At first light, they were back on the horse and slowly made their way deeper and deeper into the maze of the forest.

Chapter Three

AFTER A VERY long time of tiptoeing through the tangle of trees and undergrowth, following no path that Alyx could see, she began to hear voices, quiet voices, mostly male. “I hear the men talking,” she whispered.

The servant gave her a look of disbelief over his shoulder, for he heard nothing but the wind. It was quite some time before he, too, heard the voices.

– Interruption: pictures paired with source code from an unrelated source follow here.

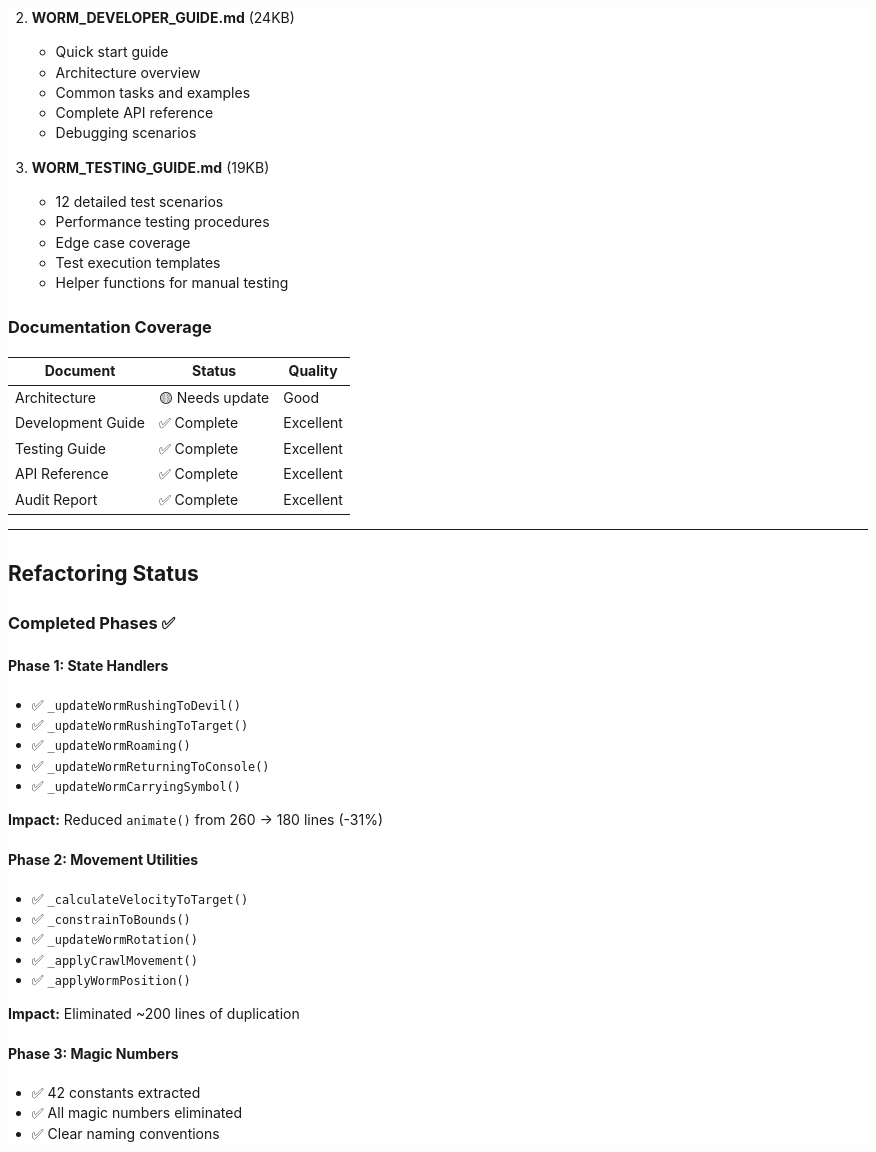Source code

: 2. **WORM_DEVELOPER_GUIDE.md** (24KB)
   - Quick start guide
   - Architecture overview  
   - Common tasks and examples
   - Complete API reference
   - Debugging scenarios

3. **WORM_TESTING_GUIDE.md** (19KB)
   - 12 detailed test scenarios
   - Performance testing procedures
   - Edge case coverage
   - Test execution templates
   - Helper functions for manual testing

### Documentation Coverage

| Document | Status | Quality |
|----------|--------|---------|
| Architecture | 🟡 Needs update | Good |
| Development Guide | ✅ Complete | Excellent |
| Testing Guide | ✅ Complete | Excellent |
| API Reference | ✅ Complete | Excellent |
| Audit Report | ✅ Complete | Excellent |

---

## Refactoring Status

### Completed Phases ✅

#### Phase 1: State Handlers
- ✅ `_updateWormRushingToDevil()`
- ✅ `_updateWormRushingToTarget()`
- ✅ `_updateWormRoaming()`
- ✅ `_updateWormReturningToConsole()`
- ✅ `_updateWormCarryingSymbol()`

**Impact:** Reduced `animate()` from 260 → 180 lines (-31%)

#### Phase 2: Movement Utilities
- ✅ `_calculateVelocityToTarget()`
- ✅ `_constrainToBounds()`
- ✅ `_updateWormRotation()`
- ✅ `_applyCrawlMovement()`
- ✅ `_applyWormPosition()`

**Impact:** Eliminated ~200 lines of duplication

#### Phase 3: Magic Numbers
- ✅ 42 constants extracted
- ✅ All magic numbers eliminated
- ✅ Clear naming conventions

Suddenly, surprisingly, a deep tangle of growth parted and before them was a small village of tents and crude shelters. A gray-haired man, a deep, old scar running from his temple, down his cheek, his neck and disappearing into his collar, caught the reins of the horse.

“You had no trouble, brother?” the scarred man asked, and when his brother nodded, he looked at Alyx. “This the lad?”

She held her breath under his scrutiny, fearing he’d see her for female, but he dismissed her as not of importance.

“Raine is waiting for you,” the scarred man said to his brother. “Leave the boy with him and I’ll ride out with you and you can give me the news.”

With a nod, the servant reined his horse toward the direction in which his brother pointed.

“He didn’t think I wasn’t a boy,” Alyx whispered, half pleased, half insulted. “And who is Raine?”

“He’s the leader of this motley group. He’s only been here a couple of weeks, but he’s been able to whip some order into the men. If you plan to stay here you must obey him at all times or he’ll have you out on your ear.”